一般人谁用四五十厘米大的碗吃饭?
啊?
陕西?
那是有风俗习惯,碗小了油泼面搅合不开!
而东倭自古以来长期处于粮食短缺的状态,即便是到了当下贸易发达经济发展了,也在某些垄断企业下故意限制粮食供给来获得超额利润,怎么可能日常有人会用这么大的陶碗吃饭?

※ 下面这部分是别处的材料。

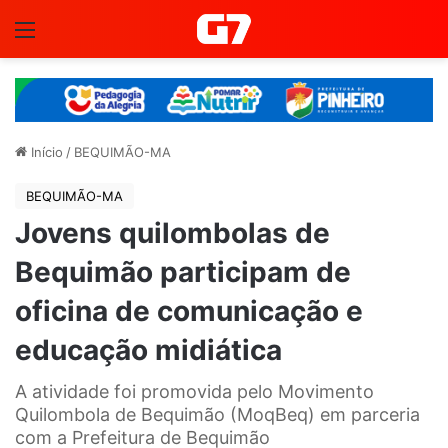
Menu
Início
/
BEQUIMÃO-MA
BEQUIMÃO-MA
Jovens quilombolas de
Bequimão participam de
oficina de comunicação e
educação midiática
A atividade foi promovida pelo Movimento
Quilombola de Bequimão (MoqBeq) em parceria
com a Prefeitura de Bequimão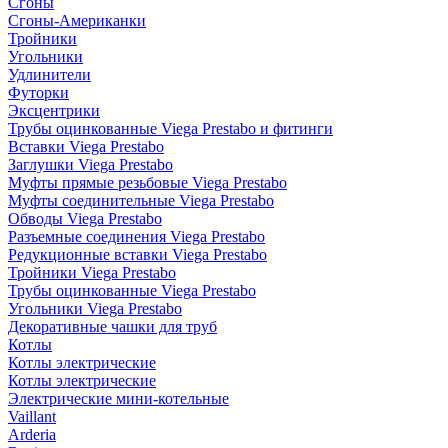
Сгоны
Сгоны-Американки
Тройники
Угольники
Удлинители
Футорки
Эксцентрики
Трубы оцинкованные Viega Prestabo и фитинги
Вставки Viega Prestabo
Заглушки Viega Prestabo
Муфты прямые резьбовые Viega Prestabo
Муфты соединительные Viega Prestabo
Обводы Viega Prestabo
Разъемные соединения Viega Prestabo
Редукционные вставки Viega Prestabo
Тройники Viega Prestabo
Трубы оцинкованные Viega Prestabo
Угольники Viega Prestabo
Декоративные чашки для труб
Котлы
Котлы электрические
Котлы электрические
Электрические мини-котельные
Vaillant
Arderia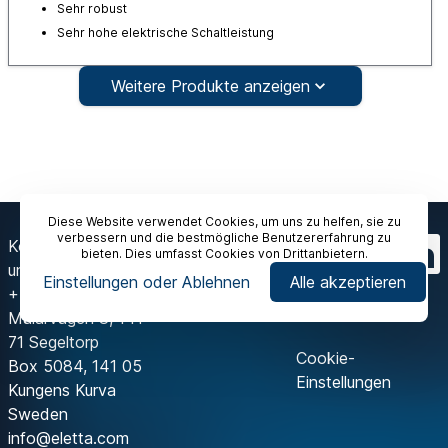
Sehr robust
Sehr hohe elektrische Schaltleistung
Weitere Produkte anzeigen
Diese Website verwendet Cookies, um uns zu helfen, sie zu
verbessern und die bestmögliche Benutzererfahrung zu
Kontaktieren Sie
bieten. Dies umfasst Cookies von Drittanbietern.
uns
Einstellungen oder Ablehnen
Alle akzeptieren
+46 8 603 07 70
Mälarvägen 3, 141
71 Segeltorp
Cookie-
Box 5084, 141 05
Einstellungen
Kungens Kurva
Sweden
info@eletta.com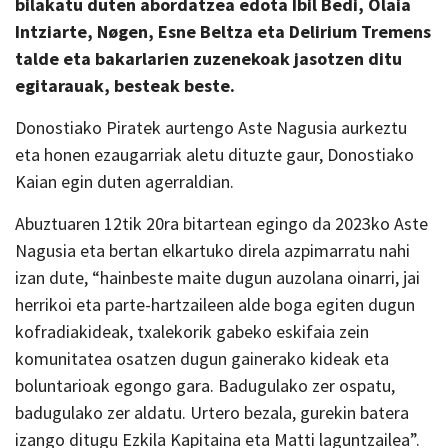
bilakatu duten abordatzea edota
Ibil Bedi, Olaia
Intziarte, Nøgen,
Esne Beltza eta Delirium Tremens
talde eta bakarlarien zuzenekoak jasotzen ditu
egitarauak, besteak beste.
Donostiako Piratek aurtengo Aste Nagusia aurkeztu
eta honen ezaugarriak aletu dituzte gaur, Donostiako
Kaian egin duten agerraldian.
Abuztuaren 12tik 20ra bitartean egingo da 2023ko Aste
Nagusia eta bertan elkartuko direla azpimarratu nahi
izan dute, “hainbeste maite dugun auzolana oinarri, jai
herrikoi eta parte-hartzaileen alde boga egiten dugun
kofradiakideak, txalekorik gabeko eskifaia zein
komunitatea osatzen dugun gainerako kideak eta
boluntarioak egongo gara. Badugulako zer ospatu,
badugulako zer aldatu. Urtero bezala, gurekin batera
izango ditugu Ezkila Kapitaina eta Matti laguntzailea”.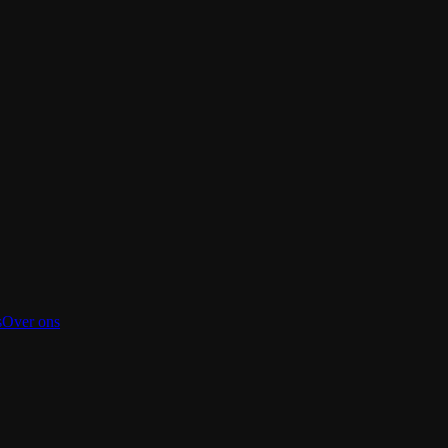
s
Over ons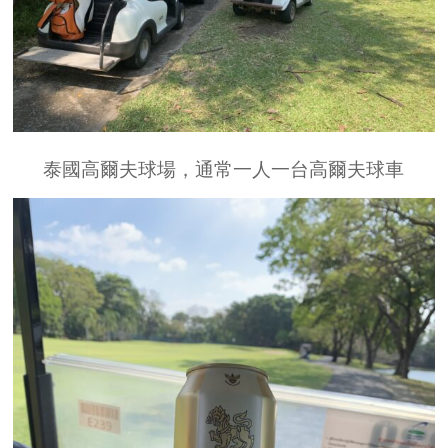
泰國高爾夫球場，通常一人一台高爾夫球車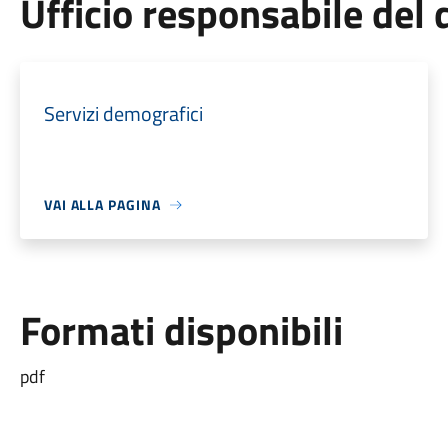
Ufficio responsabile de
Servizi demografici
VAI ALLA PAGINA
Formati disponibili
pdf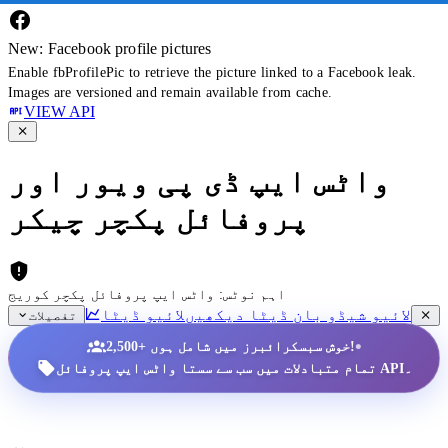
New: Facebook profile pictures
Enable fbProfilePic to retrieve the picture linked to a Facebook leak.
Images are versioned and remain available from cache.
VIEW API
واٹس ایپ ڈی پی ویور اور
پروفائل پکچر چیکر
اہم نوٹس: واٹس ایپ پروفائل پکچر کوریج
لائیو شیڈو بان ڈیٹا دیکھیں
لائیو ڈیٹا
تفصیلات
•
2,500+ خوش سبسکرائبرز میں شامل ہوں!
تمام متبادلات میں سب سے سستا واٹس ایپ پروفائل API۔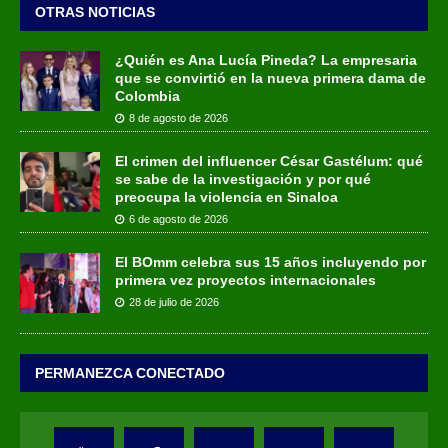
OTRAS NOTICIAS
¿Quién es Ana Lucía Pineda? La empresaria
que se convirtió en la nueva primera dama de
Colombia
8 de agosto de 2026
El crimen del influencer César Gastélum: qué
se sabe de la investigación y por qué
preocupa la violencia en Sinaloa
6 de agosto de 2026
El BOmm celebra sus 15 años incluyendo por
primera vez proyectos internacionales
28 de julio de 2026
PERMANEZCA CONECTADO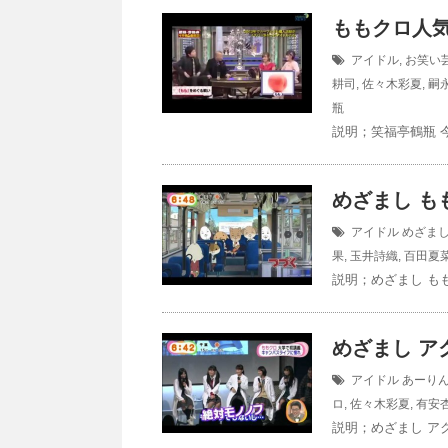
ももクロ人気
アイドル
,
お笑い
耕司
,
佐々木彩夏
,
嗣
瓶
説明；笑福亭鶴瓶 今
めざまし ももク
アイドル
めざま
果
,
玉井詩織
,
百田夏
説明；めざまし ももクロ
めざまし アク
アイドル
あーり
ロ
,
佐々木彩夏
,
有安
説明；めざまし アクア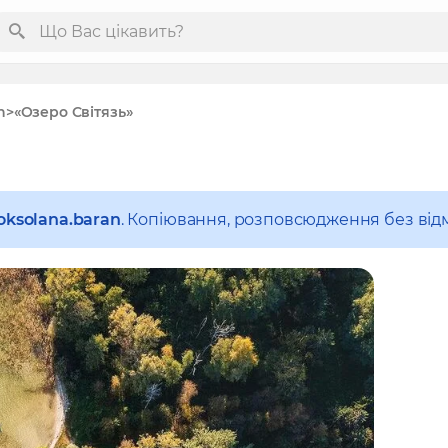
n
«Озеро Світязь»
oksolana.baran
. Копіювання, розповсюдження без від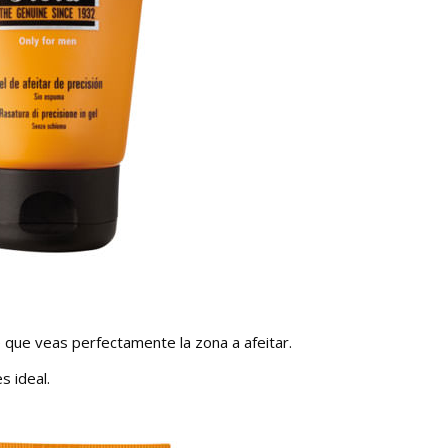
 que veas perfectamente la zona a afeitar.
s ideal.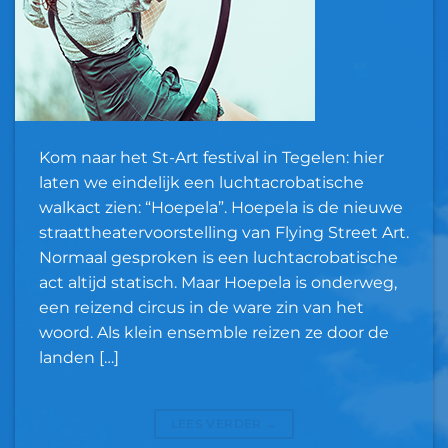
Kom naar het St-Art festival in Tegelen: hier
laten we eindelijk een luchtacrobatische
walkact zien: “Hoepela”. Hoepela is de nieuwe
straattheatervoorstelling van Flying Street Art.
Normaal gesproken is een luchtacrobatische
act altijd statisch. Maar Hoepela is onderweg,
een reizend circus in de ware zin van het
woord. Als klein ensemble reizen ze door de
landen […]
LEES VERDER
→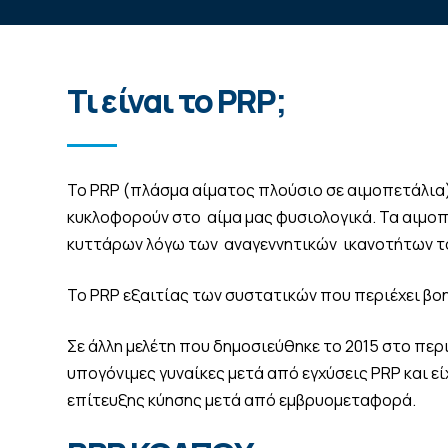
Τι είναι το PRP;
Το PRP (πλάσμα αίματος πλούσιο σε αιμοπετάλια)
κυκλοφορούν στο αίμα μας φυσιολογικά. Τα αιμοπ
κυττάρων λόγω των αναγεννητικών ικανοτήτων το
Το PRP εξαιτίας των συστατικών που περιέχει βο
Σε άλλη μελέτη που δημοσιεύθηκε το 2015 στο περιο
υπογόνιμες γυναίκες μετά από εγχύσεις PRP και ε
επίτευξης κύησης μετά από εμβρυομεταφορά.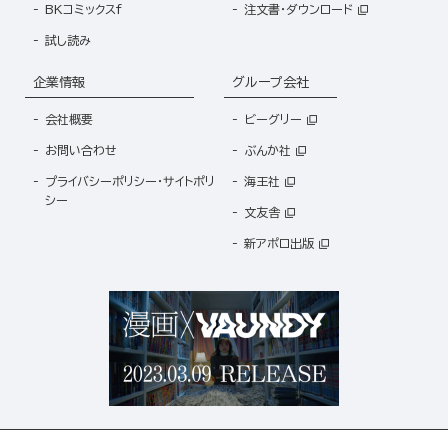
BKコミックスf
注文書・ダウンロード
試し読み
企業情報
グループ会社
会社概要
ビーグリー
お問い合わせ
ぶんか社
プライバシーポリシー・サイトポリ
海王社
シー
文友舎
新アポロ出版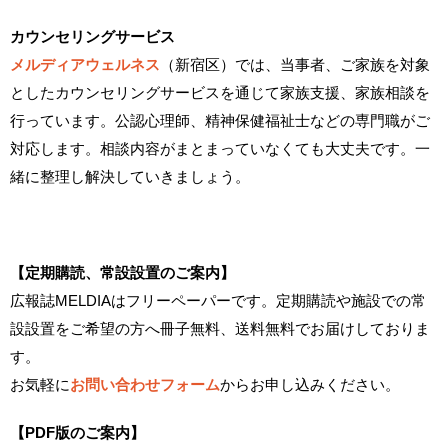
カウンセリングサービス
メルディアウェルネス
（新宿区）では、当事者、ご家族を対象
としたカウンセリングサービスを通じて家族支援、家族相談を
行っています。公認心理師、精神保健福祉士などの専門職がご
対応します。相談内容がまとまっていなくても大丈夫です。一
緒に整理し解決していきましょう。
【定期購読、常設設置のご案内】
広報誌MELDIAはフリーペーパーです。定期購読や施設での常
設設置をご希望の方へ冊子無料、送料無料でお届けしておりま
す。
お気軽に
お問い合わせフォーム
からお申し込みください。
【PDF版のご案内】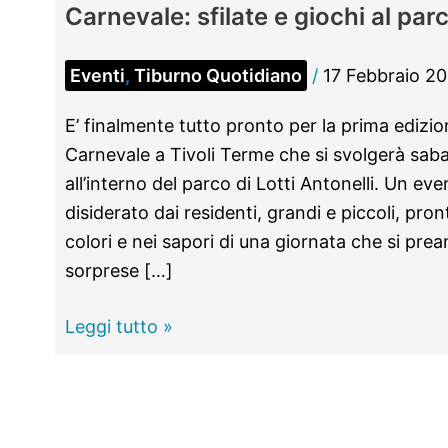
Carnevale: sfilate e giochi al parc
Eventi
,
Tiburno Quotidiano
/
17 Febbraio 2
E’ finalmente tutto pronto per la prima edizio
Carnevale a Tivoli Terme che si svolgerà sab
all’interno del parco di Lotti Antonelli. Un ev
disiderato dai residenti, grandi e piccoli, pro
colori e nei sapori di una giornata che si prea
sorprese […]
Carnevale:
Leggi tutto »
sfilate
e
giochi
al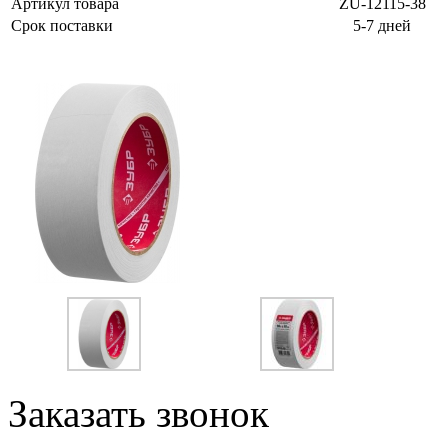
Артикул товара
ZU-12115-38
Срок поставки
5-7 дней
Заказать звонок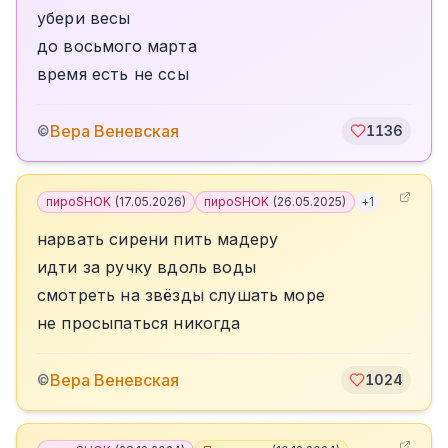
убери весы
до восьмого марта
время есть не ссы
Вера Веневская
©
1136
пироSHOK
(
17.05.2026
)
пироSHOK
(
26.05.2025
)
+
1
нарвать сирени пить мадеру
идти за ручку вдоль воды
смотреть на звёзды слушать море
не просыпаться никогда
Вера Веневская
©
1024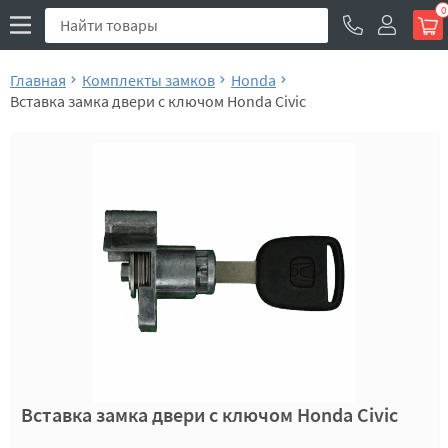
0
Главная
Комплекты замков
Honda
Вставка замка двери с ключом Honda Civic
Вставка замка двери с ключом Honda Civic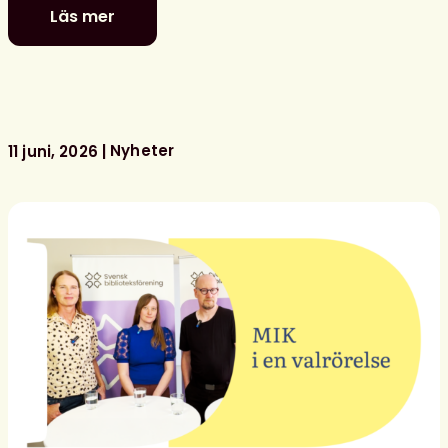
Läs mer
Politiker
–
stå
upp
för
ditt
Nyheter
11 juni, 2026
bibliotek!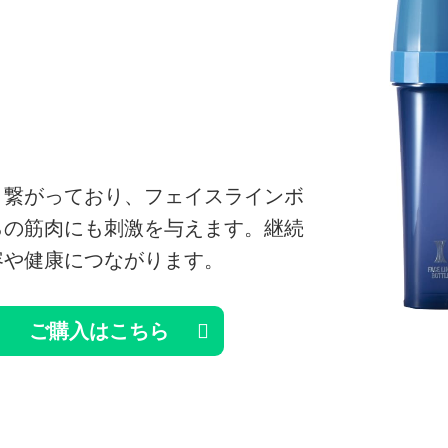
と繋がっており、フェイスラインボ
らの筋肉にも刺激を与えます。継続
容や健康につながります。
ご購入はこちら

在东倭古代,只有供奉给神灵的,才有可能用这么大的容器。
所以按照道理来说,这玩意至少是邪马台祭司所用的东西。
毕竟在当时那个年代,可以主持祭祀神灵的,以及负责和神灵沟通的,也就只能是其祭司。
可偏偏这个『饭碗』是被放在了『邪马台生活用具展区』……
这是几个意思?
而在热闹的『王室展区』之中,几乎所有的东西都围绕着那枚金印来排列展示,似乎是看不起这个『陶土钵』……
或许金印更具备吸引力,代表了世俗的王权。
唐教授知道,实际上在邪马台王国中,长期是处于神权至上的……
甚至可以说邪马台王国的这种神权统治王权的制度,也一直影响到了东倭如今的政治格局……
不过这样也好,没人注意这个陶土钵,也就没人打扰唐教授的观察。
唐教授掏出手机,调出放大镜的功能。
没办法,人年龄大了,视力难免出现一些问题。
在手机放大镜的辅助之下,唐教授仔细查看着陶土碗口边缘上的一块不太起眼的暗色斑块。
有点像是土沁,但是仔细看又不像……
东倭的文物也有一些是带有土沁的,但不知道是不是受到了西方的考古学影响,某些文物也是完全没有任何土沁的,不管是埋在哪一种土里面。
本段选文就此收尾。